Dave B. is a Renaissance Man, Bleu is his Transcendent Blueprint
Evan Dale // June 9, 2019
Prolificity can be a curse for some artists. At times, too much music at too wide a range has a knack for desensitizing an audience to an artist’s releases while simultaneously diluting the depth of new music. When an artist releases nearly their entire album as a collection of thinly spread leading singles, the excitement attached to a project’s release is minimized. Though it can be enlightening and eye-opening to see how a collection of tracks can come together as a whole, there is something undeniably better about seeing how a well-thought collection of new music can be broken up into smaller pieces and single cuts. Which is why, when an artist is hellbent on being prolific, their` album better mirror that dedication to it.
Dave B.’s Bleu is a perfected exhibition of prolific poet’s ability to release something altogether new, experimental, and vibrant, even on the heels of so many unincluded single releases. It’s also an exhibition of so much more. Between lyrical endowment, stylistic transcendence, modern indefinability, and brash uniqueness, Dave B. delivers Bleu, an unprecedented collection 10 tracks deep that, in the shadow of seven single releases, brings an additional eight unheard songs into the emerging Seattle’s superstar’s canon.

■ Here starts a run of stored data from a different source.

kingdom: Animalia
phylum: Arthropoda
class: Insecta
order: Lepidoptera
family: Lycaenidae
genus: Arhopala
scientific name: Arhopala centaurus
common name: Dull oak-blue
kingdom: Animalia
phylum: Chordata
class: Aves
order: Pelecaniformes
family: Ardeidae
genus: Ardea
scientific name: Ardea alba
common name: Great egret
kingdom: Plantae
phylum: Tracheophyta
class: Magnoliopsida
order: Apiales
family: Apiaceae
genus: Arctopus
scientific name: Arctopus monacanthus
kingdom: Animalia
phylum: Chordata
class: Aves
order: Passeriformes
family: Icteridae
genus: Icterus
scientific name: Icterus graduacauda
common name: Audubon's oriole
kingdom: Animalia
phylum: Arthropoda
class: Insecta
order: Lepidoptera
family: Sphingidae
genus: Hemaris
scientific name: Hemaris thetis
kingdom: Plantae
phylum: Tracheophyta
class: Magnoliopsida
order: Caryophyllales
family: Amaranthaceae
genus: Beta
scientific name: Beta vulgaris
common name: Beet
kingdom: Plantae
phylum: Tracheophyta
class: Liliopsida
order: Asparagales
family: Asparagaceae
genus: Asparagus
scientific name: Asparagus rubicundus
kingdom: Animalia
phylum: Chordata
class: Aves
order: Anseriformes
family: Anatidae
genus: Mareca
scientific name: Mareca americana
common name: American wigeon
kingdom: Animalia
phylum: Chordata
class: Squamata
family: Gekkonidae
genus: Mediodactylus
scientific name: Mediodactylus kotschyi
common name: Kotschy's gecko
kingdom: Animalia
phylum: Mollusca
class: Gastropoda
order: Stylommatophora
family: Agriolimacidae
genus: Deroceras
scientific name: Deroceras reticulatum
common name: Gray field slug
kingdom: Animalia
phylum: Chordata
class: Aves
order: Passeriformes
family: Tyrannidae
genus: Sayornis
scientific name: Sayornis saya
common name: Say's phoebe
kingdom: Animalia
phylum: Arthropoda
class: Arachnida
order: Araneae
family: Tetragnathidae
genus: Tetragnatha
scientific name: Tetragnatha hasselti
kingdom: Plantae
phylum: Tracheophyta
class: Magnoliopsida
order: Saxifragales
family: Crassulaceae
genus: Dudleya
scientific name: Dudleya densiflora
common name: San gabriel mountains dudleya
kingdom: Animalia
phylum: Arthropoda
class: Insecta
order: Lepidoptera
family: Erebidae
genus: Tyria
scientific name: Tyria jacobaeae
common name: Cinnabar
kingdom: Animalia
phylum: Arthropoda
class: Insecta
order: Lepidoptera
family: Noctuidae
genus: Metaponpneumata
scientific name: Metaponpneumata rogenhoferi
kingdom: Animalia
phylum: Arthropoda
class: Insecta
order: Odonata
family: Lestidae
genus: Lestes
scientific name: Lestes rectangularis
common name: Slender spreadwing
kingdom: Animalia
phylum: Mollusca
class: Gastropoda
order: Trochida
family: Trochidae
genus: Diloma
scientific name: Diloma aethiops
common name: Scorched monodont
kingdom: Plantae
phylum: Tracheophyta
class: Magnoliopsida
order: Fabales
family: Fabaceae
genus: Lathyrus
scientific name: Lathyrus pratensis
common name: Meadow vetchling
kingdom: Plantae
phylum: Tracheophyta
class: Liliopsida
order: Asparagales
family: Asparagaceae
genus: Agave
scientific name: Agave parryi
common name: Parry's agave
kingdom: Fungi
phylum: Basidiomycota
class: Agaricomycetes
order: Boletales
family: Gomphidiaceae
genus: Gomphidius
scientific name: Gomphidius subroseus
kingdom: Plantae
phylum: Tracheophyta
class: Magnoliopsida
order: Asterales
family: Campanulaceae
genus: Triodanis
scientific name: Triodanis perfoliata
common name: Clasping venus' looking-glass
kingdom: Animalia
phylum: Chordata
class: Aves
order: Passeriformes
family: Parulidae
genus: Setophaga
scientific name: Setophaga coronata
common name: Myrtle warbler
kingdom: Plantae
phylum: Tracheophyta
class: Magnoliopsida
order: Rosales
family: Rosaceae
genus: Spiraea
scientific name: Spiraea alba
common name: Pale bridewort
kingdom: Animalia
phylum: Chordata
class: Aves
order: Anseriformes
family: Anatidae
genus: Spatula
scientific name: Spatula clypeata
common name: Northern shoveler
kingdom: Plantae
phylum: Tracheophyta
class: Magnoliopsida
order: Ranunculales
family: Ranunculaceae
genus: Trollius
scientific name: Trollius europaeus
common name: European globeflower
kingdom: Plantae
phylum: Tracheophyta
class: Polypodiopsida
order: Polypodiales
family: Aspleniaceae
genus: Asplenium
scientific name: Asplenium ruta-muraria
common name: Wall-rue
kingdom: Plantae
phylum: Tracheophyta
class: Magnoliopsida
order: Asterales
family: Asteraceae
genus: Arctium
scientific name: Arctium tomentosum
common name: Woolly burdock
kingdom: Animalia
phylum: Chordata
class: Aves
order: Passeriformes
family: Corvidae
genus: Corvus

For those new to party, Dave B.’s repertoire, grounded in his prolificity, is vast and explosive. Bleu is his fourth career album since his Punch Drunk debuted in 2015. And between now and 2017’s Pearl, he’s only ramped up his rate of delivery and his talent across the board. Amidst what must be somewhat of a creative awakening, he’s become unstoppable, emerging in the process a key figure on the modern school of artists that pride their rap ability in equal measure that they pride their production and their vocals.
Dave B. is a modern musical renaissance man, leading the creative charge for better art from more well-rounded artists. Bleu is his blueprint on how to make it all happen.
At 10 tracks and a half-hour in length, Bleu is pretty par for the course for Dave B. who has made a habit of mid-length projects with no wasted space and nothing left to be desired. At least not from Dave B. himself.
Instead, Bleu leaves something to be desired across the rest of the emergent grey area between hip-hop and R&B. Dave B. has mastered the sound that in many ways, with his releases over the past half-decade, have helped to drive the direction of experimental hip-hop and shifted the expectation toward the transcendentally capable.
Seamlessly floating in and out of vocals and fervent hip-hop lyricism in ways that few artists have ever been worth mentioning without dropping acclaimed names like Kid Cudi, GoldLink, Jay Prince, and Rexx Life Raj, Dave B. is amongst of the same company. In fact, his mastery of stylistic transcendence is so strong, it’s nearly impossible at any given moment throughoutBleu to label what it is that he’s doing.
Instead, it’s better to just accept that he’s invented something altogether new and unexplored.
Like many modern, emotionally in-touch rappers, Dave B. is open, personable, and vulnerable. From top to bottom – much akin to the recent release of Kota the Friend’s FOTO – Bleu’s storyline is driven by personal recounts and honest conversation with the artist himself. Dave B’s relatability stems from there, and his positivity amidst such relatability is inspiring and primed for the warm-weather months. Somewhere in the thematic exploration of his penmanship and the bubbliness in his voice, positivity has been a key element to Dave B.’s music from the beginning, placing his name also in the company of bubble rap stars like Chance the Rapper and Tobi Lou, where music breathes something indefinably fit for summer, for the beach, and for evening drives with the windows down. To it, Bleu is a quintessential summer album and will come to soundtrack a good many memories of the like.
But again, it’s much more than that. Bleu is a blueprint on lyricism, on vocals, and on their seamless transcendence. Bleu is a blueprint on self-love, on positivity, and on their necessity. But it’s also an album teeming with brute honesty and lyricism that calls to mind the uncertainty of life and of love. It’s wide-ranging, experimental, and scatter-brained with quick-paced stream of consciousness lyrics, leaving it painfully reminiscent of what our own thoughts would sound like had we the talent and courage of Dave B.
With his projects all boasting very different auditory aesthetics, comparisons are particularly difficult to draw. But it should go without saying that lyrically and vocally, Bleu is Dave B.’s best release of any kind to date. Growth towards the album was well-recorded with such a deep canon of singles, and that growth was stamped with the exclamation of so much new music on Bleuand its unexpected additions unfounded in popular singles like PRETTY and I Rhymed King With King, but instead exploring continuation.
If any immediate track is a standout, it’s hard to steer away from Grownish which with its title alone explores the theme of uncertainty, unearthing through its tagline even a deeper dive.
‘I got no answer for that’
And yet, it comes to mirror Bleu as a microcosm of uncertainty merging with acceptance, of consciousness merging with positivity, of hip-hop merging with R&B, and of lyricism merging with vocals.